───── PASSAGE FOR REVIEW ─────

Month: July 2022

  • A Gentle July

    Potato flowers bloom in a gentle July

    Potato flowers bloom in a gentle July. I’m not sure why potato flowers aren’t a stable in floral shops during mid July and early August. I like cutting them and putting them in vases.

    Dogwood in full bloom

    The dogwood at the edge of the woods is in full bloom. Hemmed in by cedars, it climbs between the evergreens. It’s flowers look like a flock of birds flying between the trees. Why “dogwood” and not “flying dove tree”? One idea is that “dogwood” comes from the Old English “dagwood” meaning that the slender branches were good for making “dags” (sharp objects). Though there is no documentation to back this up. Then again, there isn’t a huge library of Old English material. There are some 400 surviving manuscripts from this time. So the chances of one of those manuscripts bothering to mention “dagwood” is slim.

    I took an Old English class in college. My textbook from that class is somewhere. None of us would understand a thing an Old English speaking person would say. You can hear someone recite the Lord’s Prayer in Old English here. Though I doubt someone from 200 years in the future will be able to understand a thing we say.

    Cut fiddle ferns make a soft path.

    Fiddle ferns overgrow a stretch of path each spring. They are drying out now. So I pluck the fiddle ferns which tower over my head and lay them down on the path. As their fronds dry out, they make the softest of paths to walk on.

─────

Reproduce everything in the July nature post from "I took an Old" down to "thing we say.", word for word. Rely only on the July nature post above, with no outside sources.

───── INFORMATION ─────

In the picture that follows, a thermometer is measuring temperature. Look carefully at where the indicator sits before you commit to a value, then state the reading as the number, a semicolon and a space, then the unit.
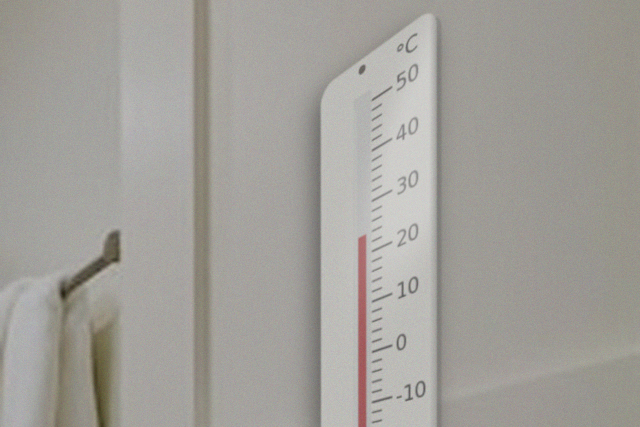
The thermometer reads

─────
───── INFORMATION ─────

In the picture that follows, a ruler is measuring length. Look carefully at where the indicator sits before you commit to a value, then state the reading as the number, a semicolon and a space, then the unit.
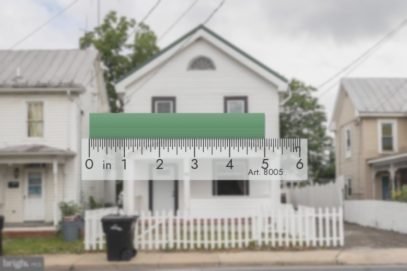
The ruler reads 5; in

─────

_RESPONSE FOR THIS EXERCISE_:
I took an Old English class in college. My textbook from that class is somewhere. None of us would understand a thing an Old English speaking person would say. You can hear someone recite the Lord’s Prayer in Old English here. Though I doubt someone from 200 years in the future will be able to understand a thing we say.